Vizinha do casal, a jornalista Marli Berg contou ainda que a escassez trouxe outro problema para os moradores:

- Está difícil conseguir um caminhão-pipa. Nós só conseguimos para as 4h da madrugada de amanhã (hoje).

Em Santa Teresa, um dos bairros mais afetados, o comerciante Ricardo Esteves contou que, se por um lado a falta d"água tem alavancado a venda de água mineral, por outro tem sido um transtorno para todos.

- A venda aumentou em 50%. Normalmente vendo 60 por semana. Agora estou vendendo 90. Cheguei a negociar 18 garrafões num dia. Mas temos problema de falta d"água. Como só usamos água no banheiro, e na cozinha para lavar copos, ainda não acabou como nas casas vizinhas. Mas, se continuar sem água por mais dois dias, vamos ter que apelar para os carros-pipa.

Moradores da Baixada também passam por problemas. Roberto Silva de Melo afirma que, em Nilópolis, o desespero já começa a afligir muitas famílias:

- Desgraça pouca é bobagem. Nilópolis, apesar de todo o calor, está sem água desde as 11h desta segunda.

O caos atingiu até mesmo os deputados estaduais, que tiveram que encerrar o expediente por volta das 15h de ontem. O problema de abastecimento desligou o sistema central de refrigeração do Palácio Tiradentes.

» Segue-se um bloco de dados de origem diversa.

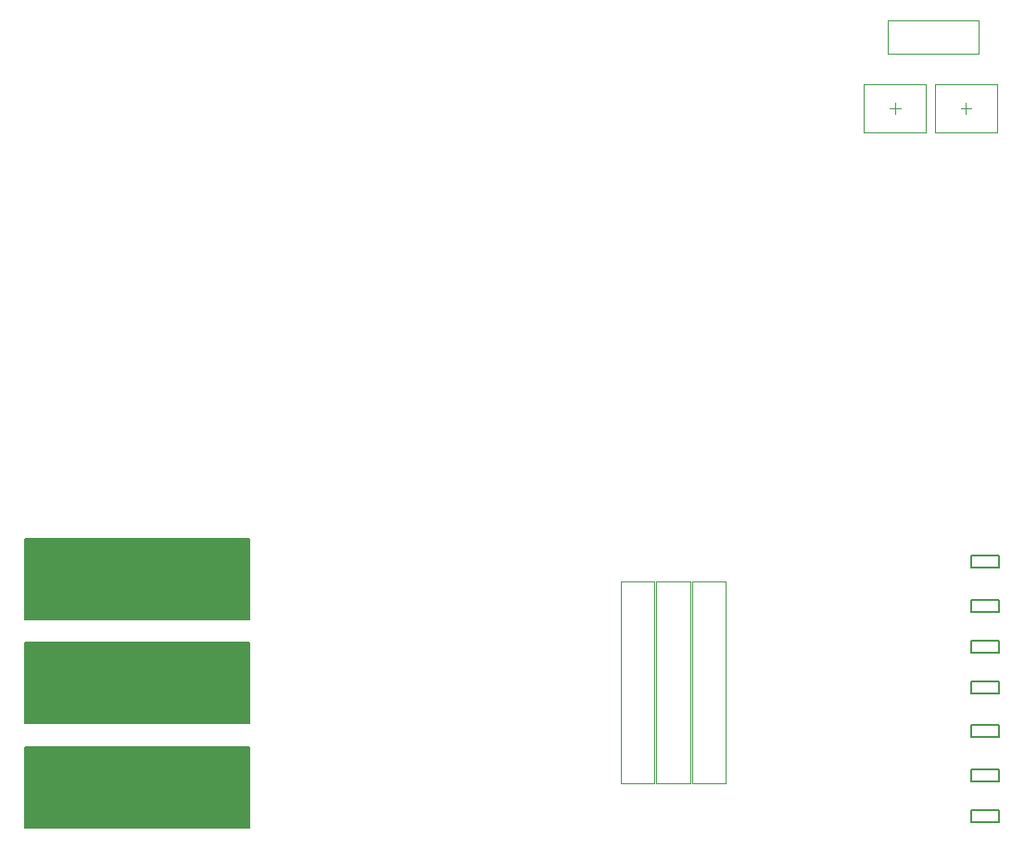
<source format=gbr>
G04*
G04 #@! TF.GenerationSoftware,Altium Limited,Altium Designer,24.1.2 (44)*
G04*
G04 Layer_Color=32768*
%FSLAX25Y25*%
%MOIN*%
G70*
G04*
G04 #@! TF.SameCoordinates,A85318EA-E4D8-42E9-B0A6-CF3BD3DAF5E5*
G04*
G04*
G04 #@! TF.FilePolarity,Positive*
G04*
G01*
G75*
%ADD13C,0.00787*%
%ADD14C,0.00600*%
%ADD16C,0.00394*%
%ADD57C,0.00197*%
G36*
X735415Y346126D02*
X815915D01*
Y375126D01*
X735415D01*
Y346126D01*
D02*
G37*
G36*
X735415Y421078D02*
X815915D01*
Y450078D01*
X735415D01*
Y421078D01*
D02*
G37*
G36*
X735415Y383732D02*
X815915D01*
Y412732D01*
X735415D01*
Y383732D01*
D02*
G37*
D13*
X1075787Y439764D02*
X1085630D01*
X1075787D02*
Y444095D01*
X1085630D01*
Y439764D02*
Y444095D01*
X1075787Y362992D02*
X1085630D01*
X1075787D02*
Y367323D01*
X1085630D01*
Y362992D02*
Y367323D01*
X1075787Y394488D02*
X1085630D01*
X1075787D02*
Y398819D01*
X1085630D01*
Y394488D02*
Y398819D01*
X1075787Y348228D02*
X1085630D01*
X1075787D02*
Y352559D01*
X1085630D01*
Y348228D02*
Y352559D01*
X1075787Y378740D02*
X1085630D01*
X1075787D02*
Y383071D01*
X1085630D01*
Y378740D02*
Y383071D01*
X1075787Y409252D02*
X1085630D01*
X1075787D02*
Y413583D01*
X1085630D01*
Y409252D02*
Y413583D01*
X1075787Y424016D02*
X1085630D01*
X1075787D02*
Y428346D01*
X1085630D01*
Y424016D02*
Y428346D01*
D14*
X735415Y421078D02*
X815915D01*
X735415D02*
Y450078D01*
X815915D01*
Y421078D02*
Y450078D01*
X735415Y383732D02*
X815915D01*
X735415D02*
Y412732D01*
X815915D01*
Y383732D02*
Y412732D01*
X735415Y346126D02*
X815915D01*
X735415D02*
Y375126D01*
X815915D01*
Y346126D02*
Y375126D01*
D16*
X1048228Y603346D02*
Y607283D01*
X1046260Y605315D02*
X1050197D01*
X1073819Y603346D02*
Y607283D01*
X1071850Y605315D02*
X1075787D01*
D57*
X1045630Y624823D02*
Y636988D01*
Y624823D02*
X1078386D01*
Y636988D01*
X1045630D02*
X1078386D01*
X1059449Y596594D02*
Y614035D01*
X1037008D02*
X1059449D01*
X1037008Y596594D02*
X1059449D01*
X1037008D02*
Y614035D01*
X1085039Y596594D02*
Y614035D01*
X1062598D02*
X1085039D01*
X1062598Y596594D02*
X1085039D01*
X1062598D02*
Y614035D01*
X975216Y362244D02*
X987382D01*
Y435000D01*
X975216D02*
X987382D01*
X975216Y362244D02*
Y435000D01*
X962377Y362279D02*
X974542D01*
Y435035D01*
X962377D02*
X974542D01*
X962377Y362279D02*
Y435035D01*
X949582Y362279D02*
X961747D01*
Y435035D01*
X949582D02*
X961747D01*
X949582Y362279D02*
Y435035D01*
M02*

</source>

Estudante de Direito de uma faculdade particular de Padre Miguel, Victor Escobar David, de 17 anos, contou que a instituição interrompeu as aulas:

- Isso causa um grande transtorno por conta de possíveis alterações no calendário. Detalhe: problemas ocasionados por falta d"água são mais do que comuns na Zona Oeste do Rio de Janeiro e na Baixada. Estudei durante muitos anos em Nilópolis e presenciei casos em que a instituição teve de comprar carro-pipa para proporcionar um dia normal de aula. São problemas bastante comuns, infelizmente.

Quatro interrupções

Segundo a Cedae, o primeiro corte de luz no sistema Guandu aconteceu às 22h55m de sexta-feira; o segundo, à 1h de sábado; o terceiro, às 23h01m de sábado; e o último, às 22h50m de domingo. Na madrugada de domingo, o sistema Guandu foi restabelecido. A Light ficou de apresentar à Cedae, ao longo da semana, um plano para que tais problemas não voltem a acontecer. A Cedae informou que manterá até a noite de amanhã um esquema especial de atendimento a consumidores especiais, como hospitais.

Em dezembro de 2012, quatro cortes de energia paralisaram as elevatórias que levam água para a Baixada Fluminense. À época, o problema afetou a distribuição em Nova Iguaçu, Duque de Caxias, Belford Roxo e Nilópolis, o mais prejudicado. O problema só foi normalizado após 48 horas.